Compra de votos em SJB na pauta do TRE

A juíza eleitoral Luciana Cesário de Mello Novais, de São João da Barra (SJB), marcou para o próximo dia 13, às 14h, na 1ª Vara da Comarca do município, a audiência do processo que envolve a atual prefeita Carla Machado (PMDB), o prefeito eleito José Amaro Martins, o Neco (PMDB), e seu vice Alexandre Rosa (PMDB), no escândalo conhecido como Operação Machadada. A Ação de Investigação Judicial Eleitoral (AIJE) foi proposta pelo Partido da República (PR) e a Coligação São João da Barra Vai Mudar Para Melhor (PRB/PSL/PTN/PR/PPS/DEM/PTC/PC do B/PT do B). A ação apura a participação deles em uma organização criminosa para a compra de votos e formação de quadrilha.

Segundo as investigações conduzidas pelo ex-delegado titular da Polícia Federal (PF), Paulo Cassiano Junior, os agentes da PF vinham acompanhando a movimentação do grupo nas últimas semanas. “O propósito final da quadrilha era manipular o resultado das eleições, comprando o apoio político de candidatos da oposição. A organização aliciava e tentava cooptar candidatos da oposição, mediante a promessa de vantagens econômicas ou benefícios na futura administração municipal. Essas propostas foram feitas para que os mesmos desistissem de concorrer às eleições. Ela (Carla) era a chefe da quadrilha”, disse Cassiano.

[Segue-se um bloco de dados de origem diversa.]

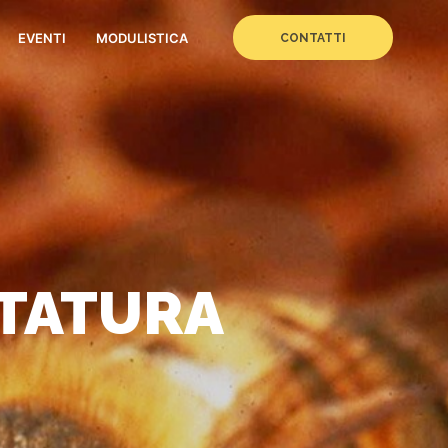
EVENTI
MODULISTICA
CONTATTI
TTATURA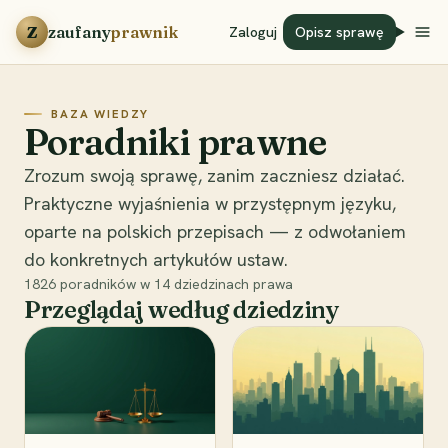
Przejdź do treści
Z
zaufany
prawnik
Zaloguj
Opisz sprawę
BAZA WIEDZY
Poradniki prawne
Zrozum swoją sprawę, zanim zaczniesz działać.
Praktyczne wyjaśnienia w przystępnym języku,
oparte na polskich przepisach — z odwołaniem
do konkretnych artykułów ustaw.
1826
poradników w
14
dziedzinach prawa
Przeglądaj według dziedziny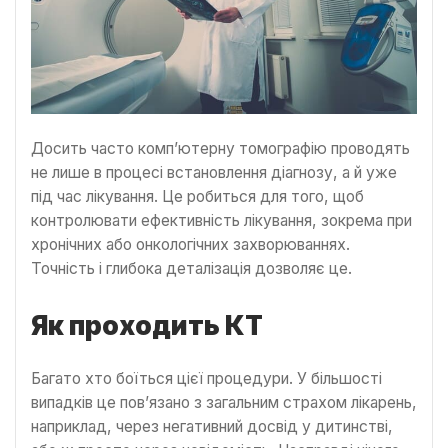
Досить часто комп’ютерну томографію проводять
не лише в процесі встановлення діагнозу, а й уже
під час лікування. Це робиться для того, щоб
контролювати ефективність лікування, зокрема при
хронічних або онкологічних захворюваннях.
Точність і глибока деталізація дозволяє це.
Як проходить КТ
Багато хто боїться цієї процедури. У більшості
випадків це пов’язано з загальним страхом лікарень,
наприклад, через негативний досвід у дитинстві,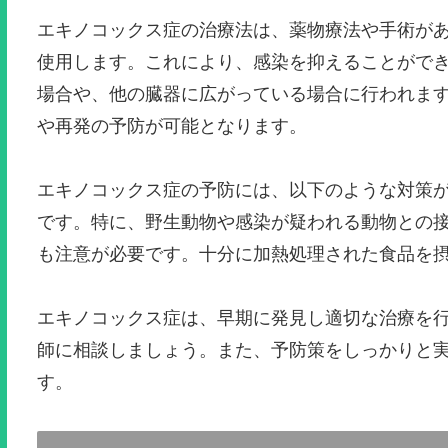
エキノコックス症の治療法は、薬物療法や手術が
使用します。これにより、感染を抑えることがで
場合や、他の臓器に広がっている場合に行われま
や再発の予防が可能となります。
エキノコックス症の予防には、以下のような対策
です。特に、野生動物や感染が疑われる動物との
も注意が必要です。十分に加熱処理された食品を
エキノコックス症は、早期に発見し適切な治療を
師に相談しましょう。また、予防策をしっかりと
す。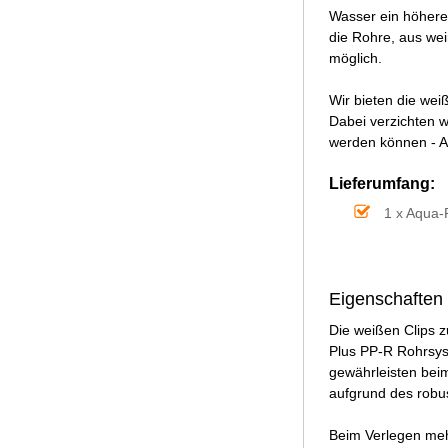
Wasser ein höheres
die Rohre, aus wei
möglich.
Wir bieten die wei
Dabei verzichten w
werden können - A
Lieferumfang:
1 x Aqua-
Eigenschaften 
Die weißen Clips z
Plus PP-R Rohrsyst
gewährleisten beim
aufgrund des robus
Beim Verlegen meh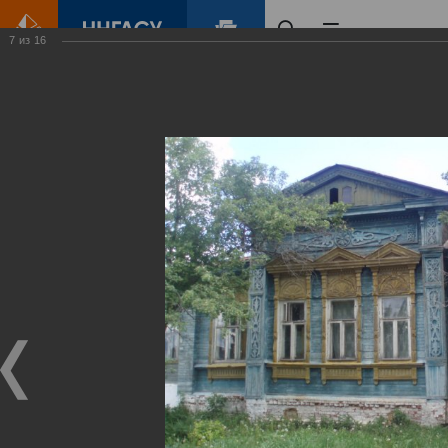
7
из
16
Главная
Контент
Полет над Клязьмой
Виды Гороховца
Виртуальные
выставки
(фотоальбомы)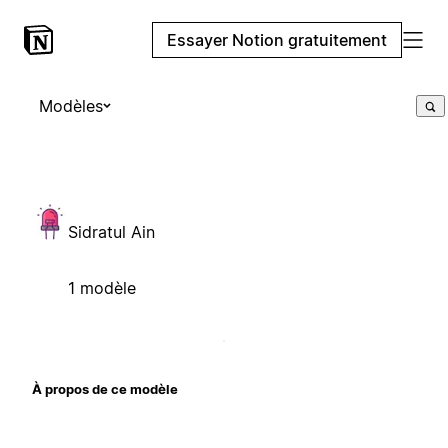
Essayer Notion gratuitement
Modèles
Sidratul Ain
1 modèle
À propos de ce modèle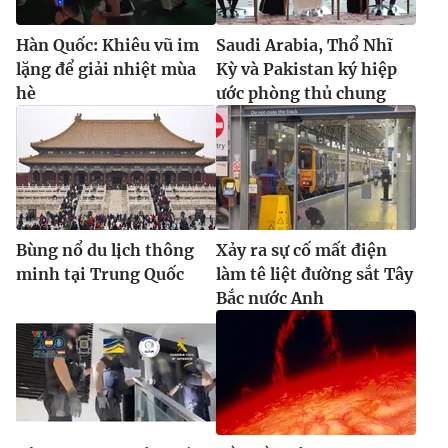
Hàn Quốc: Khiêu vũ im
Saudi Arabia, Thổ Nhĩ
lặng để giải nhiệt mùa
Kỳ và Pakistan ký hiệp
hè
ước phòng thủ chung
Bùng nổ du lịch thông
Xảy ra sự cố mất điện
minh tại Trung Quốc
làm tê liệt đường sắt Tây
Bắc nước Anh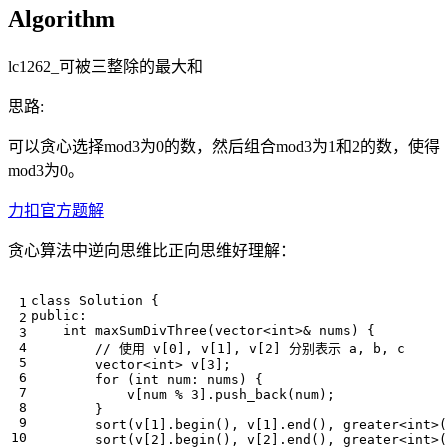
Algorithm
lc1262_可被三整除的最大和
思路:
可以贪心选择mod3为0的数，然后组合mod3为1和2的数，使得
mod3为0。
力扣官方题解
贪心算法中逆向思维比正向思维好理解：
class
Solution
{
public
:
int
maxSumDivThree
(
vector
<
int
>&
nums
)
{
vector
<
int
>
v
[
3
];
for
(
int
num
:
nums
)
{
v
[
num
%
3
].
push_back
(
num
);
}
sort
(
v
[
1
].
begin
(),
v
[
1
].
end
(),
greater
<
int
>
(
sort
(
v
[
2
].
begin
(),
v
[
2
].
end
(),
greater
<
int
>
(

De acordo com o delegado responsável pelas investigações, “as provas não deixam dúvidas de formação de quadrilha e captação ilícita de sufrágio (compra de votos)”. Em algumas gravações divulgadas pela PF é atribuída a Carla Machado participação direta em uma negociação para que candidatos a vereador do PR, partido do principal adversário de Neco nas eleições 2012, Betinho Dauaire (PR), candidato a prefeito de SJB, desistissem de disputar e apoiassem Neco, seu candidato.

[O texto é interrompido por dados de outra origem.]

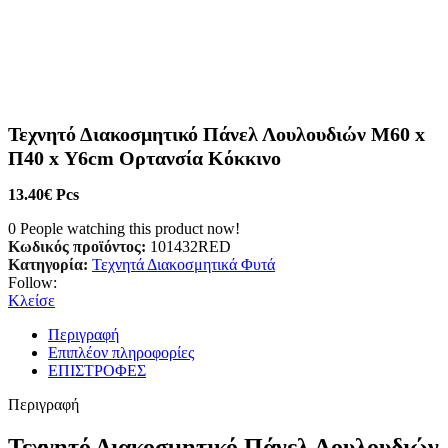
Τεχνητό Διακοσμητικό Πάνελ Λουλουδιών Μ60 x
Π40 x Υ6cm Ορτανσία Κόκκινο
13.40
€
Pcs
0
People watching this product now!
Κωδικός προϊόντος:
101432RED
Κατηγορία:
Τεχνητά Διακοσμητικά Φυτά
Follow:
Κλείσε
Περιγραφή
Επιπλέον πληροφορίες
ΕΠΙΣΤΡΟΦΕΣ
Περιγραφή
Τεχνητό Διακοσμητικό Πάνελ Λουλουδιών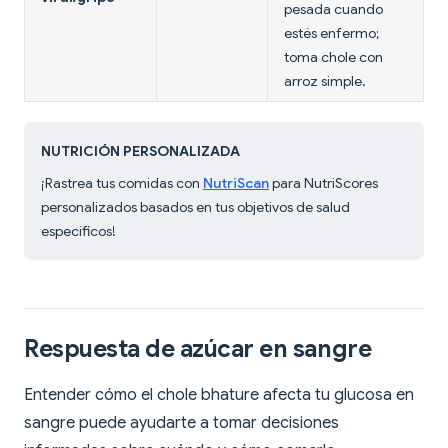
pesada cuando
estés enfermo;
toma chole con
arroz simple.
NUTRICIÓN PERSONALIZADA
¡Rastrea tus comidas con
NutriScan
para NutriScores
personalizados basados en tus objetivos de salud
específicos!
Respuesta de azúcar en sangre
Entender cómo el chole bhature afecta tu glucosa en
sangre puede ayudarte a tomar decisiones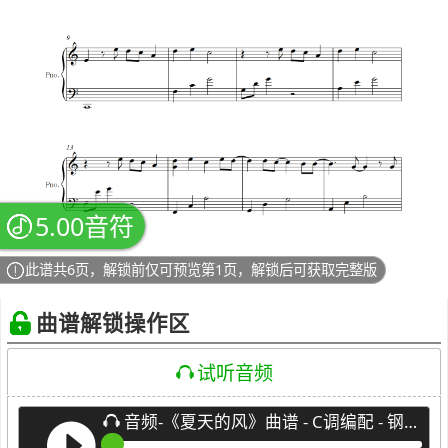
5.00音符
此谱共6页，解锁前仅可预览第1页，解锁后可获取完整版
曲谱解锁操作区
试听音频
音频-《夏天的风》曲谱 - C调编配 - 钢琴谱(独奏)版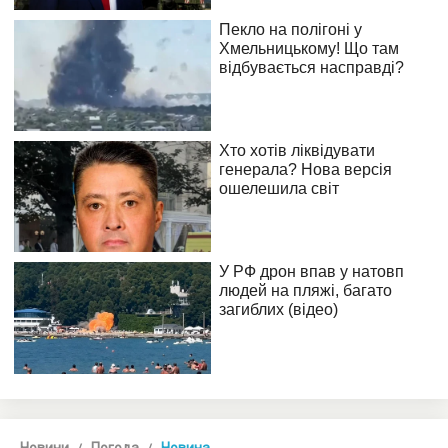
Новини
Погода
Новина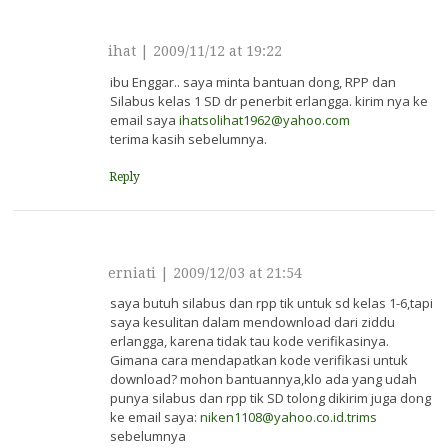
ihat
|
2009/11/12 at 19:22
ibu Enggar.. saya minta bantuan dong, RPP dan
Silabus kelas 1 SD dr penerbit erlangga. kirim nya ke
email saya
ihatsolihat1962@yahoo.com
terima kasih sebelumnya.
Reply
erniati
|
2009/12/03 at 21:54
saya butuh silabus dan rpp tik untuk sd kelas 1-6,tapi
saya kesulitan dalam mendownload dari ziddu
erlangga, karena tidak tau kode verifikasinya.
Gimana cara mendapatkan kode verifikasi untuk
download? mohon bantuannya,klo ada yang udah
punya silabus dan rpp tik SD tolong dikirim juga dong
ke email saya:
niken1108@yahoo.co.id.trims
sebelumnya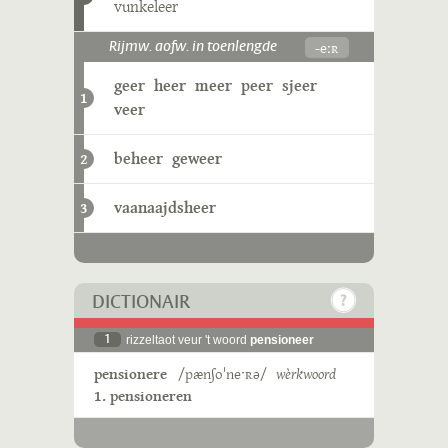
vunkeleer
-eːʀ
Rijmw. aofw. in toenlengde
geer
heer
meer
peer
sjeer
1
veer
beheer
geweer
2
vaanaajdsheer
3
DICTIONAIR
1
rizzeltaot veur 't woord
pensioneer
pensionere
/pænʃoˈneˑʀə/
wèrkwoord
1. pensioneren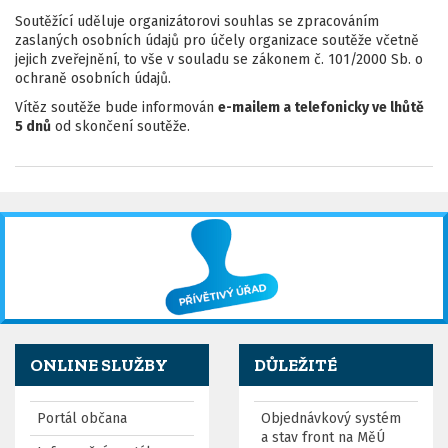
Soutěžící uděluje organizátorovi souhlas se zpracováním
zaslaných osobních údajů pro účely organizace soutěže včetně
jejich zveřejnění, to vše v souladu se zákonem č. 101/2000 Sb. o
ochraně osobních údajů.
Vítěz soutěže bude informován
e-mailem a telefonicky ve lhůtě
5 dnů
od skončení soutěže.
ONLINE SLUŽBY
DŮLEŽITÉ
Portál občana
Objednávkový systém
a stav front na MěÚ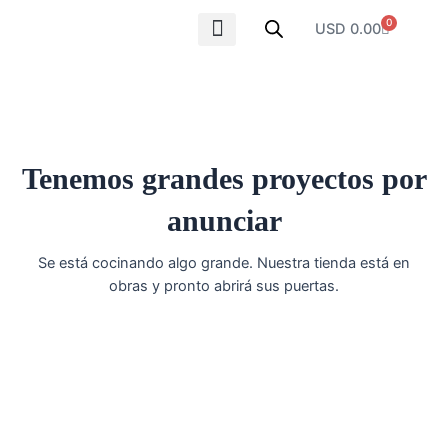
Ir
0
Carrito
USD
0.00
al
contenido
SOBRE NOSOTROS
Tenemos grandes proyectos por
anunciar
Se está cocinando algo grande. Nuestra tienda está en
obras y pronto abrirá sus puertas.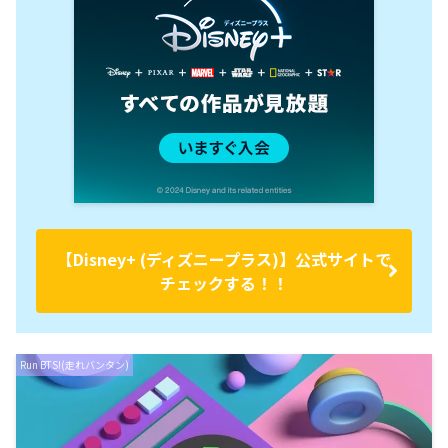
【Disney+ (ディズニープラス)】公式サイトで
チェックする！！
Run BTS!(走れバンタン)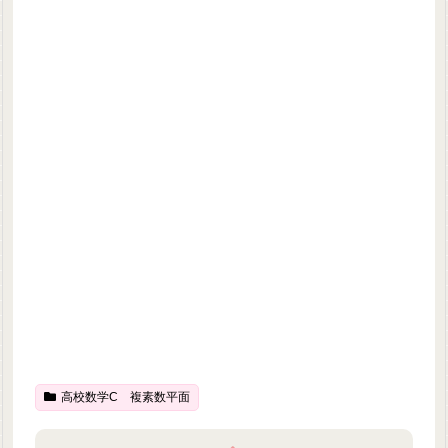
高校数学C 複素数平面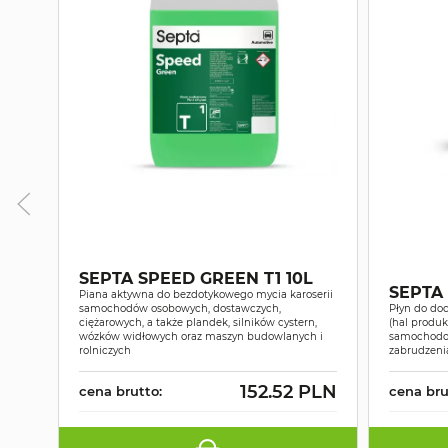
SEPTA SPEED GREEN T1 10L
SEPTA
Piana aktywna do bezdotykowego mycia karoserii
samochodów osobowych, dostawczych,
Płyn do do
ciężarowych, a także plandek, silników cystern,
(hal produ
wózków widłowych oraz maszyn budowlanych i
samochodow
rolniczych
zabrudzeni
152.52 PLN
cena brutto:
cena bru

No último dia 2 de outubro, Carla foi presa por agentes da PF depois de ter participado de um comício de Neco, em Grussaí, quando estava a caminho de uma pousada em Atafona. Na mesma noite, Alexandre Rosa foi preso na localidade de Água Santa, no 5º distrito de SJB, na casa de Neco. Carla e Alexandre pagaram fiança e foram liberados no mesmo dia.

Gravações flagram negociação

A conclusão do delegado resultou de investigações que tiveram, segundo Cassiano, a constatação de práticas ilícitas em várias gravações de áudio e vídeo, além de depoimentos. Numa das gravações, a prefeita aparece oferecendo R$ 60 mil para que o comerciante Rodrigo de Abreu Rocha, 33 anos, candidato a vereador de SJB pelo PR, deixasse o grupo de Betinho Dauaire e passasse a apoiar a candidatura de Neco. Alexandre Rosa também está na gravação durante as negociações, que teriam sido iniciadas com o valor de R$ 80 mil.

À época, Cassiano revelou que Carla e Alexandre não eram os únicos integrantes da quadrilha. Ele afirma que há também elementos contra o candidato a prefeito Neco e mais três moradores de SJB. “Não eram os únicos integrantes. Temos também elementos contra o candidato a prefeito Neco.

Pretendíamos prender cinco, mas como não era possível do ponto de vista operacional tê-los todos em nossa mira simultaneamente, resolvemos concentrar esforços naqueles que para nós eram os principais alvos”, ressaltou.

Indiciados pela polícia

Em resposta ao que motivou a ação realizada a quatro dias da eleição, Paulo Cassiano disse que o crime de quadrilha é um permanente. “Enquanto dura a permanência é possível prender em flagrante. Integrantes de uma quadrilha podem ser presos a qualquer momento. Vínhamos investigando a atuação da quadrilha nas últimas semanas. É possível prender pela manhã, à tarde, à noite ou de madrugada, independente da legislação eleitoral”, esclareceu. “A Legislação Eleitoral restringe a prisão cautelar de qualquer pessoa ou candidato cinco dias antes da eleição, mas ela excetua a prisão em flagrante. Até quando a pessoa estiver apertando o dedo de confirma, é possível prendê-la”, declarou Cassiano.

Carla, Neco e Alexandre Rosa foram indiciados no inquérito como membros da quadrilha. “Há muitas provas, inclusive de áudio e vídeo. Numa delas, a prefeita diz que um determinado candidato está muito caro”, revelou o delegado.